それをいい評判ばかりのヴィオラで迎える未来は絶対私の知る未来とは変わっていてくれるはずだ。


(そうと決まれば作戦決行ね。)


「リディ。そのお茶会、参加するわ。」


「えぇっ!?」


「……何よ、その驚き様は。」


「だだだ、だって、低レベルなものの集まりでただただ身を肥やすためだけの意義のないお茶会に参加するなんて時間と労力の無駄だわとまで言っておられたお嬢様がっ……その、どのようなお気持ちの変化で……。」


「あぁ……そういえばそんなことも言っていたわね……。」


(記憶を取り戻す前に。)


兄の前でこそブラコン気味なのもありそこまで歪んでいないけれど、使用人たちの前ではすでにわがまま女王様の性格は表れていたことを思い出した。


でも幸い、私はまだ幼い。


まだまだやり直しがきくはずだ。


「お、王子の婚約者になったからにはいろいろな人とお付き合いをすることも大事でしょう?面倒くさがらず将来の為になる事をしてもいいかもと思ってね。」


「まぁ!素敵なお考えですわ、お嬢様!あ、そうだわ!せっかくでしたら新しいドレスを新調致しましょう?」


「……え?」


「そうですわ、それが良いですわ!参加のお手紙を返して行商人を手配いたしますね!」


「あ、ちょっ、リディ!?」


私がパーティーに参加することがリディにとってうれしいことなのかリディは私の気が変わる前にといわんばかりに足早に立ち去って行ってしまう。


「お、大げさだわ……。」


そんな事を思いながら私はぽかんと口を開けていた。


「ヴィ~オ~ラァ~?」


「っ!!」


リディが立ち去って行った扉の向こうからゆっくりと不機嫌そうなお顔を出してくるメロディおに……お姉様。


その姿に私は一瞬、背筋が凍る思いを味わった。


「メ、メロディお姉様、どうかなさったの?」


「……あんなに、あんなに王子との婚約を嫌がっていたのにどうして急に前向きになっているのぉ!」


「えっ!?」


「その気になんてなっていないわよね!?王子となんて結婚しないわよね!?いざとなったら私と愛の逃避行をするのよね!?」


「え?あ、あはは……。
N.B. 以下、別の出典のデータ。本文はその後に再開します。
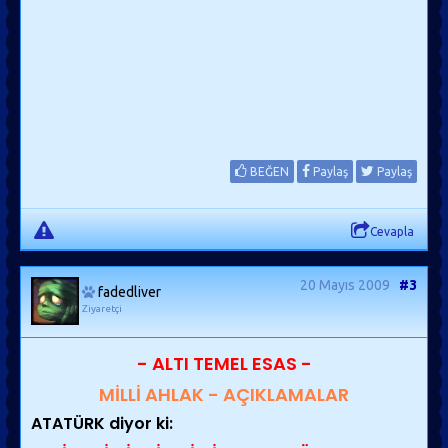
BEĞEN
Paylaş
Paylaş
Cevapla
20 Mayıs 2009
#3
fadedliver
Ziyaretçi
- ALTI TEMEL ESAS -
MİLLİ AHLAK - AÇIKLAMALAR
ATATÜRK diyor ki:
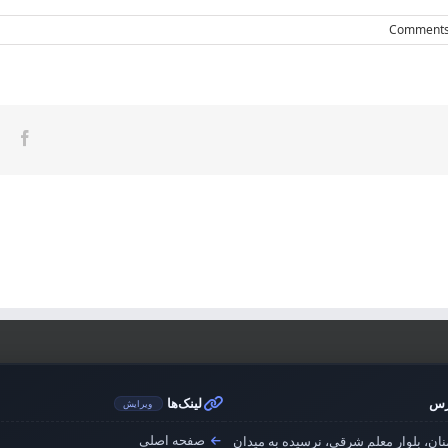
ook
رس
لینک‌ها
ویرایش
صفحه اصلی
ان، بلوار معلم شرقی، نرسیده به میدان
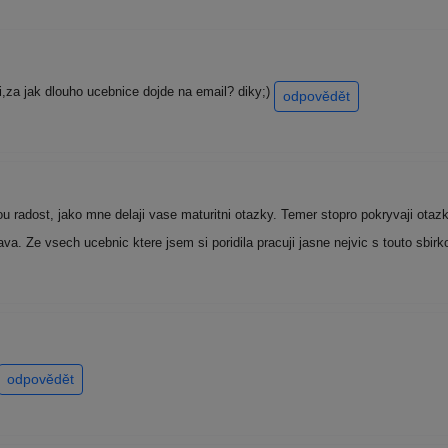
i,za jak dlouho ucebnice dojde na email? diky;)
odpovědět
 radost, jako mne delaji vase maturitni otazky. Temer stopro pokryvaji otaz
ava. Ze vsech ucebnic ktere jsem si poridila pracuji jasne nejvic s touto sbir
odpovědět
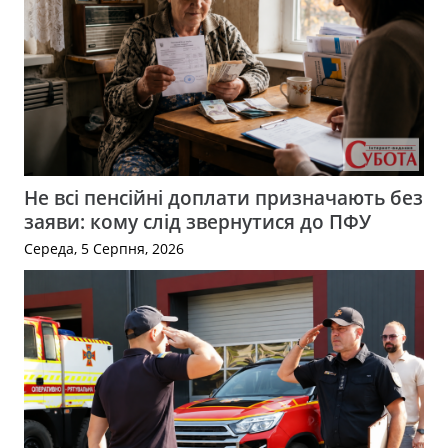
Не всі пенсійні доплати призначають без
заяви: кому слід звернутися до ПФУ
Середа, 5 Серпня, 2026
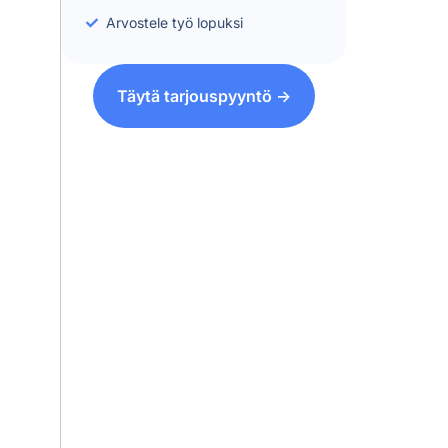
Arvostele työ lopuksi
Täytä tarjouspyyntö ->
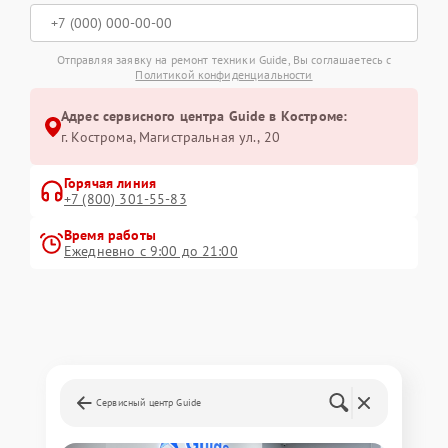
Отправляя заявку на ремонт техники Guide, Вы соглашаетесь с
Политикой конфиденциальности
Адрес сервисного центра Guide в Костроме:
г. Кострома, Магистральная ул., 20
Горячая линия
+7 (800) 301-55-83
Время работы
Ежедневно с 9:00 до 21:00
Сервисный центр Guide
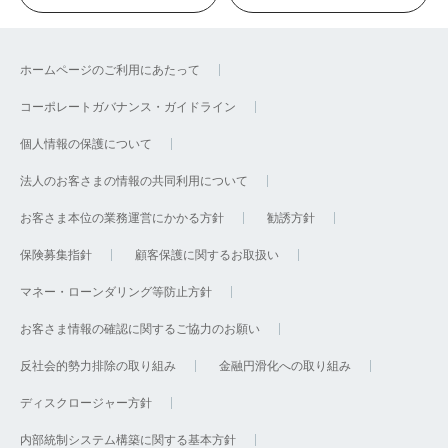
ホームページのご利用にあたって
コーポレートガバナンス・ガイドライン
個人情報の保護について
法人のお客さまの情報の共同利用について
お客さま本位の業務運営にかかる方針
勧誘方針
保険募集指針
顧客保護に関するお取扱い
マネー・ローンダリング等防止方針
お客さま情報の確認に関するご協力のお願い
反社会的勢力排除の取り組み
金融円滑化への取り組み
ディスクロージャー方針
内部統制システム構築に関する基本方針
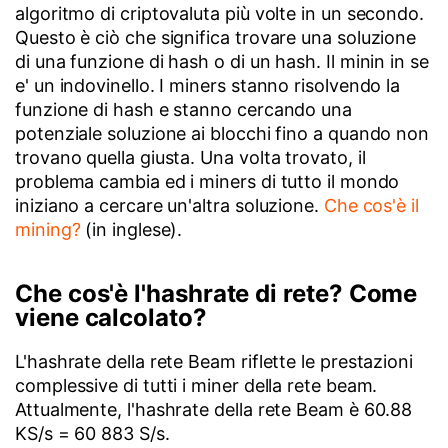
algoritmo di criptovaluta più volte in un secondo.
Questo è ciò che significa trovare una soluzione
di una funzione di hash o di un hash. Il minin in se
e' un indovinello. I miners stanno risolvendo la
funzione di hash e stanno cercando una
potenziale soluzione ai blocchi fino a quando non
trovano quella giusta. Una volta trovato, il
problema cambia ed i miners di tutto il mondo
iniziano a cercare un'altra soluzione.
Che cos'è il
mining?
(in inglese).
Che cos'è l'hashrate di rete? Come
viene calcolato?
L'hashrate della rete Beam riflette le prestazioni
complessive di tutti i miner della rete beam.
Attualmente, l'hashrate della rete Beam è 60.88
KS/s = 60 883 S/s.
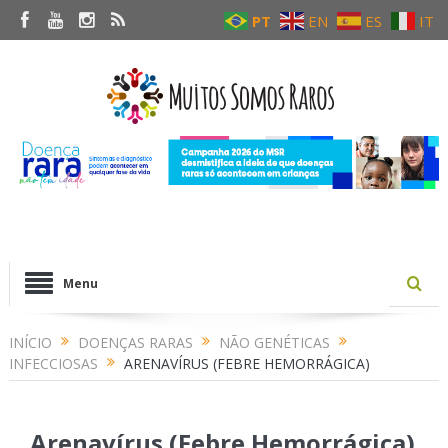
PT
EN
ES
IT
Menu
INÍCIO
DOENÇAS RARAS
NÃO GENÉTICAS
INFECCIOSAS
ARENAVÍRUS (FEBRE HEMORRÁGICA)
Arenavírus (Febre Hemorrágica)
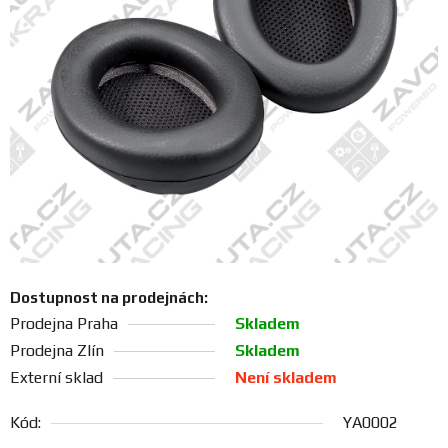
FANOUŠCI
Profil
firmy
Obchodní
podmínky
Doprava
Dostupnost na prodejnách:
Blog
Prodejna Praha
Skladem
Prodejna Zlín
Skladem
Ceníky
Externí sklad
Není skladem
a
katalogy
Kód:
YA0002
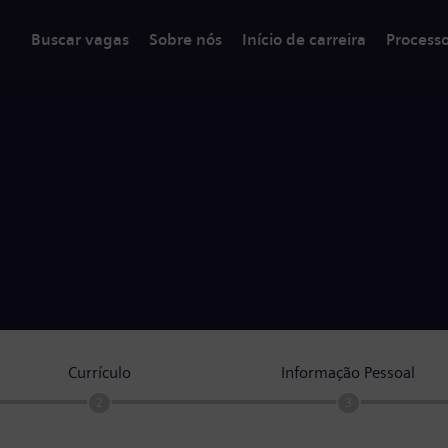
Buscar vagas
Sobre nós
Início de carreira
Process
Currículo
Informação Pessoal
2
3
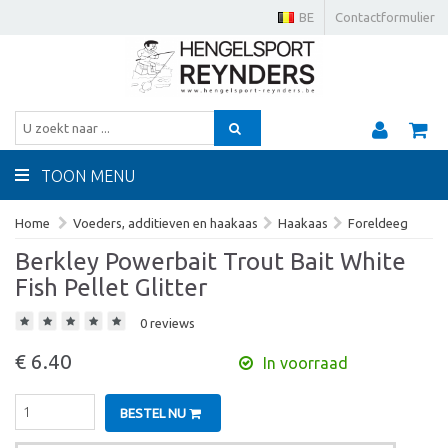
BE
Contactformulier
TOON MENU
Home
Voeders, additieven en haakaas
Haakaas
Foreldeeg
Berkley Powerbait Trout Bait White
Fish Pellet Glitter
0 reviews
€ 6.40
In voorraad
BESTEL NU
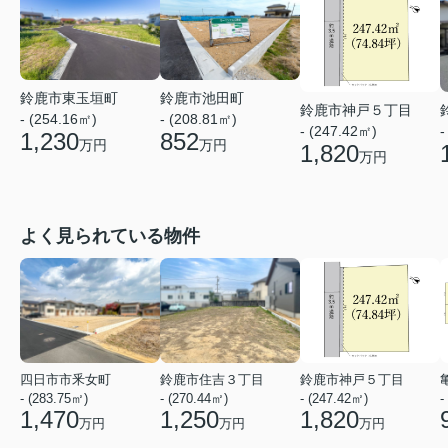
鈴鹿市東玉垣町
鈴鹿市池田町
鈴鹿市神戸５丁目
- (254.16㎡)
- (208.81㎡)
- (247.42㎡)
-
1,230
852
万円
万円
1,820
万円
よく見られている物件
四日市市釆女町
鈴鹿市住吉３丁目
鈴鹿市神戸５丁目
- (283.75㎡)
- (270.44㎡)
- (247.42㎡)
-
1,470
1,250
1,820
万円
万円
万円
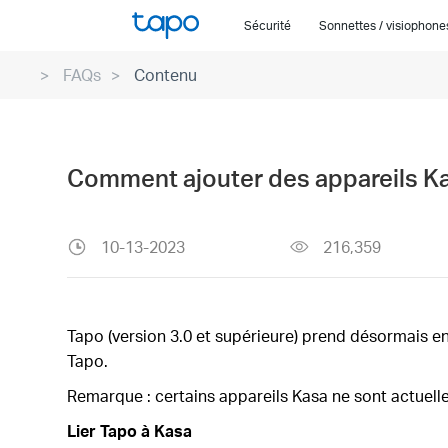
Click
Sécurité
Sonnettes / visiophon
to
skip
FAQs
Contenu
the
navigation
bar
Comment ajouter des appareils Kas
10-13-2023
216,359
Tapo (version 3.0 et supérieure) prend désormais e
Tapo.
Remarque : certains appareils Kasa ne sont actuel
Lier Tapo à Kasa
」


あまりにも怒涛の勢いで攻めてくるお姉様に私は曖昧にも苦笑いを返す。


結婚する気はないけれど、私の将来の為に利用したとも言えない。


(王子様を利用したなんて嘘でも言えるはずがないもの。)


何処で誰に聞かれているかわからない。


怖い話だ。


「べ、別にそれだけで行くことを決めたわけではないですよ。私はただ、本当に同年代の子たちと仲良くするのもたまにはいいかなと思っただけなんです。」


「……本当に本当?」


「え、えぇ。」


正直、親に良い印象を与えたいのだけど、そのためには子供の評判も大事だったりする。


なので子供の中でいい評判を得て、良いうわさを流してもらえるように参加するのだ。


強ち嘘ではない。


「……男に近づきすぎては駄目よ?」


「え?え、えぇ……。」


「男はオオカミだわ!みんなあなたの可愛さにメロメロになって何をしでかすかわかったものじゃないんだから!」


(あ、あんたが言うな!!)


「は、はい。」


「あとは、後は―――――」


その後しばらくメロディお姉様の注意すべき事柄がたくさん紹介された。


お茶会に参加するという私の返答に喜んでいたリディが戻ってきたころには私は軽く聞き疲れのせいで干からびていたのだった。